Review of THE BIRTH YARD by Mallory Tater

2 Stars
I came across this title on a Canadian fiction preview list:  https://www.cbc.ca/books/47-works-of-canadian-fiction-to-watch-for-in-spring-2020-1.5426273. I wish I’d skipped this book.

Sable Ursu lives in a patriarchal cult known as The Den.  Women’s lives are strictly controlled; even girls’ menstrual cycles are regulated and synchronized.  Sable turns 18 so her schooling ends and she is paired with a Match in order to conceive.  In her second trimester of pregnancy, she is sequestered with other women to a birth yard where they are prepared for giving birth and motherhood.  They are also drugged so they will be less prone to hysteria and will be more compliant.  Sable breaks some of the rules and she and her friends suffer consequences.

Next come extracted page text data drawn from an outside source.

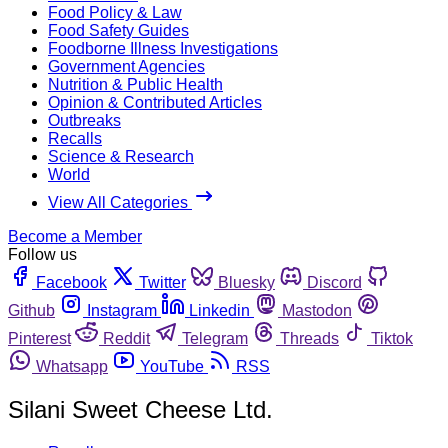
Food Policy & Law
Food Safety Guides
Foodborne Illness Investigations
Government Agencies
Nutrition & Public Health
Opinion & Contributed Articles
Outbreaks
Recalls
Science & Research
World
View All Categories
Become a Member
Follow us
Facebook
Twitter
Bluesky
Discord
Github
Instagram
Linkedin
Mastodon
Pinterest
Reddit
Telegram
Threads
Tiktok
Whatsapp
YouTube
RSS
Silani Sweet Cheese Ltd.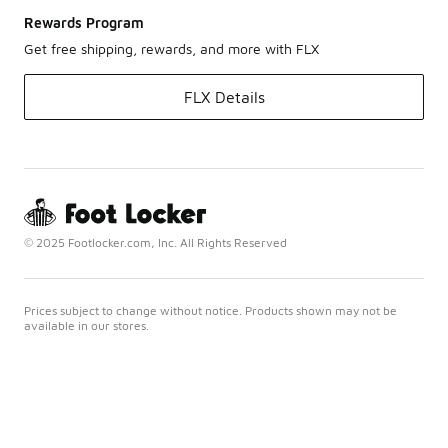
Rewards Program
Get free shipping, rewards, and more with FLX
FLX Details
© 2025 Footlocker.com, Inc. All Rights Reserved
Prices subject to change without notice. Products shown may not be
available in our stores.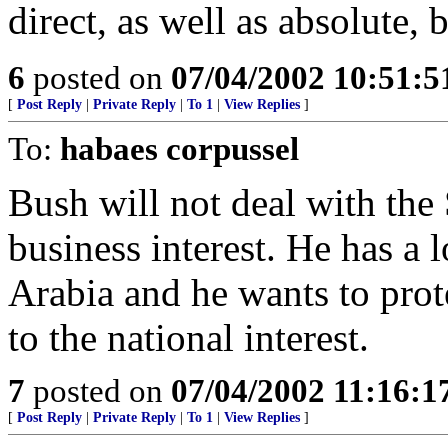
direct, as well as absolute, 
6
posted on
07/04/2002 10:51:
[
Post Reply
|
Private Reply
|
To 1
|
View Replies
]
To:
habaes corpussel
Bush will not deal with the 
business interest. He has a 
Arabia and he wants to prot
to the national interest.
7
posted on
07/04/2002 11:16:
[
Post Reply
|
Private Reply
|
To 1
|
View Replies
]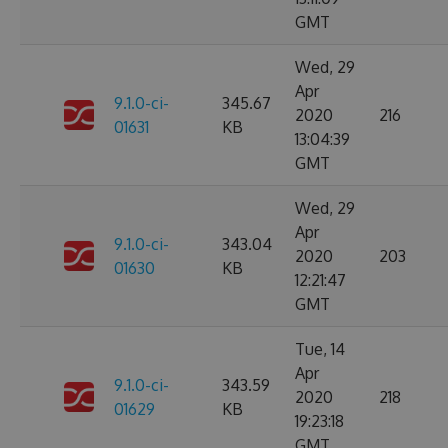
GMT
Wed, 29
Apr
9.1.0-ci-
345.67
2020
216
01631
KB
13:04:39
GMT
Wed, 29
Apr
9.1.0-ci-
343.04
2020
203
01630
KB
12:21:47
GMT
Tue, 14
Apr
9.1.0-ci-
343.59
2020
218
01629
KB
19:23:18
GMT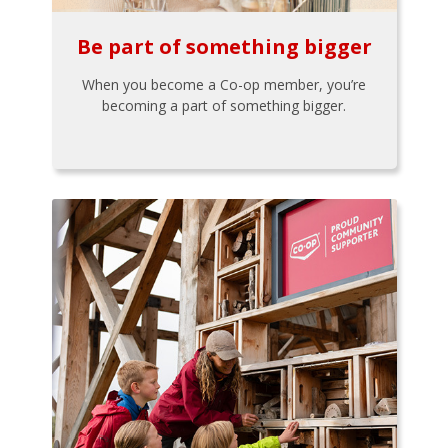
Be part of something bigger
When you become a Co-op member, you’re
becoming a part of something bigger.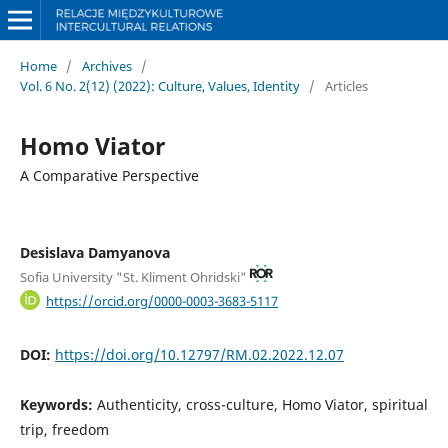
Home
/
Archives
/
Vol. 6 No. 2(12) (2022): Culture, Values, Identity
/
Articles
Homo Viator
A Comparative Perspective
Desislava Damyanova
Sofia University "St. Kliment Ohridski"
https://orcid.org/0000-0003-3683-5117
DOI:
https://doi.org/10.12797/RM.02.2022.12.07
Keywords:
Authenticity, cross-culture, Homo Viator, spiritual
trip, freedom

Descriptions of the book mention how it echoes The Handmaid’s Tale.  No kidding!  There’s the misogynistic, male supremacist world where women are expected to “nurture and produce” and are blamed for all of society’s ills:  the founder of The Den “believed women and their inability to temper emotion with reason were a primary, key cause of many of society’s problems.”  Women are even blamed for any sexual violence committed against them.  People in The Den are kept away from the evil influence of Main Stream, the outside world.  Of course, the protagonist has a questioning nature which causes her to slowly realize the unfairness of the world she inhabits and to rebel against it.

Sable should be a likeable character.  She is curious and demonstrates some independent thinking, and she believes in loyalty to friends over loyalty to the community’s ideals.  Unfortunately, she is just such a bland person and ever so inconsistent.  She thinks, “Maybe I am a bad friend” (156) and “I think I’m a good friend” (230).  Sable’s opinion of her midwife Grey is negative and then positive and then negative and then positive. 

And Sable is not the only inconsistent character.  All the young women behave bizarrely:  Elspeth “wraps her hand around a table leg” and Dinah “strokes her hand up the table leg.”  They are friends and then they are physically attacking each other.  At one point, Elspeth lunges at Sable, grabs her throat and squeezes.  Dinah intervenes by saying, “’Don’t touch her.  Stop touching her.’”  That’s the verb she uses to describe an attempt at strangulation?  Elspeth’s actions are attributed to the effects of the drugs, though the drugs (DociGens) are supposed to keep them docile!  Mamie’s behaviour and comments suggest a lack of intelligence and Dinah even makes a comment about someone being “dumber than Mamie” but then Sable thinks, “Mamie can’t face anything that scares her – she’s too smart for her own good”?  On one page, Sable comments, “my Father hasn’t been doing as well.  My parents need my good favour to repair their home, to get Lynx’s money and attention” but three pages later she adds, “my Father is in good favour with Lynx”?

Reading the book is plodding work.  There is definitely a lack of excitement because nothing much happens.  Sable complains, “I feel trapped sometimes, fenced in, claustrophobic with routine” and that’s exactly how the reader feels much of the time.  A scene involving a pig seems thrown in just to add some action.  Then when some suspense is finally created, there’s a deus ex machina ending. 

The writing style is also tedious.  Short, choppy sentences abound:  “We walk toward the lake.  There is nothing to do but wait, maybe wade.  We sit in the sand . . . We sit without thinking of work or life.  We sit without any other girls around us.  We sit like lepers.  The dock ahead is so inviting.  We are not permitted to walk along it.  I notice a lack of birds here.”  The repetitive diction and sentence structure do nothing to enliven the narrative:  “She never sits up.  She drools on the grass.  She has a cut on her lip . . . She says my headscarf glowed . . . She says she kissed my skirt . . . She says she just wanted to serve and help me.  She says . . . ”  And some of the descriptions make no sense:  the midwives wear “long black skirts” so how can Sable know that “Some have more than one pair of socks up to their knees”?

I disagree with CBC Books that this is a book “to watch for in spring 2020”.  If you see it, move on.